WHO Staff Member Killed in Gaza – It is with profound sorrow that the World Health Organization (WHO) mourns the passing of one of its staff members in Gaza, an occupied Palestinian territory. 29-year-old Dima Abdulla Mohammed Alhaj had been with the organization since December 2019 and had worked as a patient administration specialist at the Limb Reconciliation Centre, a key component of the WHO’s Trauma and Rescue Team.
Today, Dima lost her life when her parents’ house in southern Gaza, which she had evacuated from Gaza City, was attacked. She was found dead alongside her husband, a six-month-old baby boy, and two brothers. It is reported that more than fifty family and community members who were hiding in the same house were also killed.
Dima had obtained a bachelor’s degree in Environmental and earth sciences from the University of Gaza and continued to pursue her studies and work on environmental and health issues. She was also a master’s student at Glasgow University in the United Kingdom, studying Erasmus as part of the 2018-2019 exchange program.
READ: WHO-led Joint UN and Red Crescent Mission Evacuates 31 Infants from Al-Shifa Hospital in Gaza
On Women’s Day 2022, Dima said in a WHO social media post that she was proud of her work because “it contributes to giving people hope and a new lease on life.”
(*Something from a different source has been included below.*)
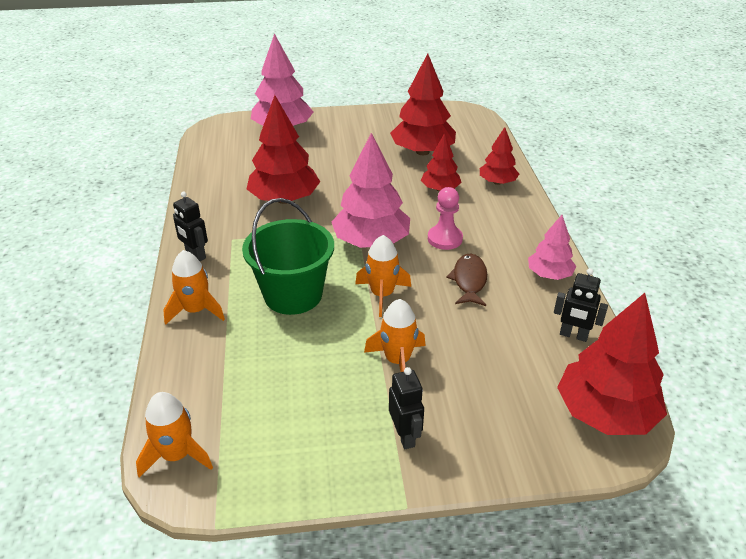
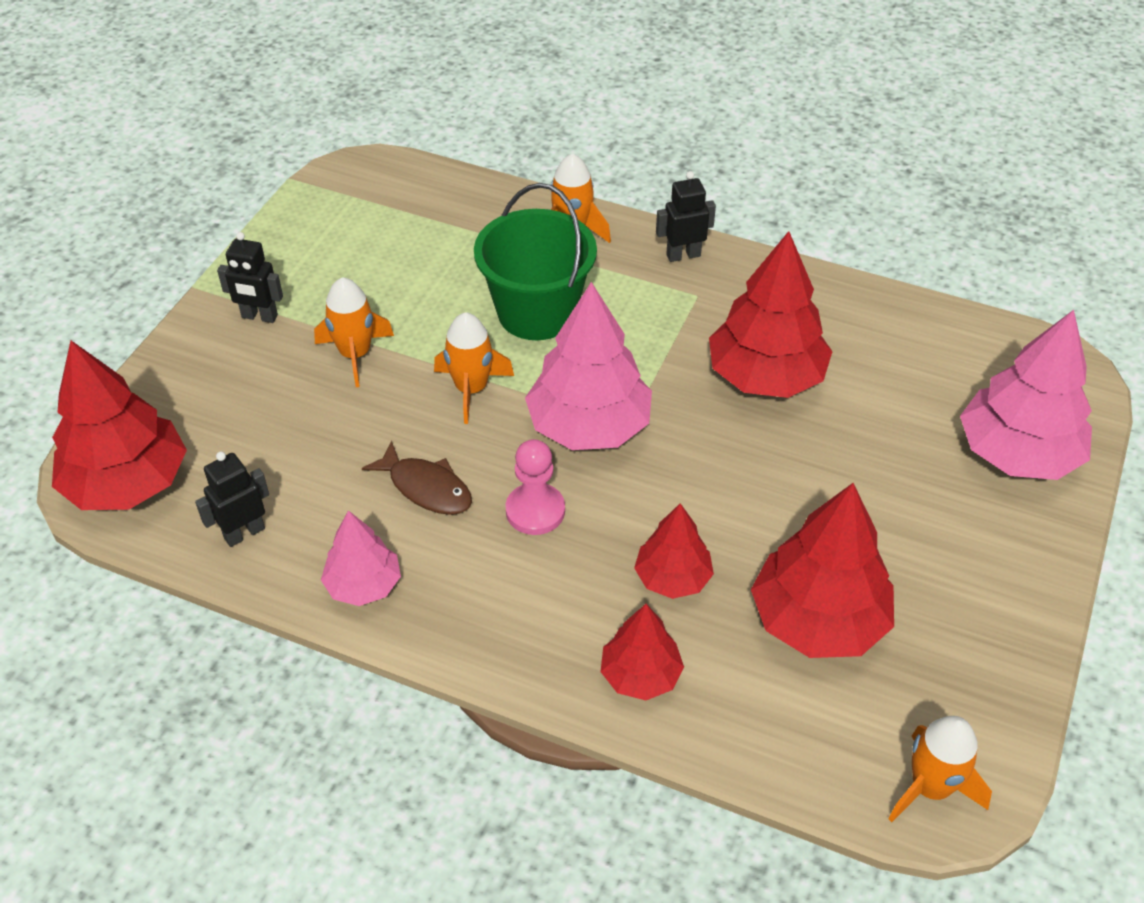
camera: 120 degrees right, 10 degrees up
orange rocket [136,392,213,478] -> orange rocket moved to [888,716,992,822]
Dr Rik Peeperkorn, the WHO representative in the occupied Palestinian territory said “she was a wonderful person with a radiant smile, cheerful, positive, respectful. She was a true team player. Her work was crucial, and she had been requested to take on even more responsibilities to support the Gaza suboffice and team. This is such a painful loss for all of us. We share our deepest condolences with her mother and father (a long-serving medical specialist in Gaza), her family, and her many friends.”
The humanitarian community and UN family have lost other members since 7 October. MSF today lost two doctors. UNRWA has lost 108 colleagues. These are not just numbers, but people who were working so that others could have a better life.
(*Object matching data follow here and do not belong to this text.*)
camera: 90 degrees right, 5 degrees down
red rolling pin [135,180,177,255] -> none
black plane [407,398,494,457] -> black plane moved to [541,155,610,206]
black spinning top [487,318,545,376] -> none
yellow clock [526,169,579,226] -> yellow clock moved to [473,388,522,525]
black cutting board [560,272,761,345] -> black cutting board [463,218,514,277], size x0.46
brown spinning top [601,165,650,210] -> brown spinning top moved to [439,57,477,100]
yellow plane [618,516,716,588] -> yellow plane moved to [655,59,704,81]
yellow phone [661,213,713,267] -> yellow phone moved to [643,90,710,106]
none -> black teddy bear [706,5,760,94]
The death of Dima and her family is another example of the senseless loss in this conflict. Civilians have died in their homes, at their workplaces, while evacuating, while sheltering in schools, while being cared for in hospitals.
READ: Climate Change is an Urgent Threat to Pregnant Women and Children
When will it stop?
WHO plead again with all those who hold in their hands the power to end this conflict to do so.
All of the WHO stands alongside Dima’s family and colleagues in the occupied Palestinian territory, the Regional Office for the Eastern Mediterranean, and across the organization to mourn her loss.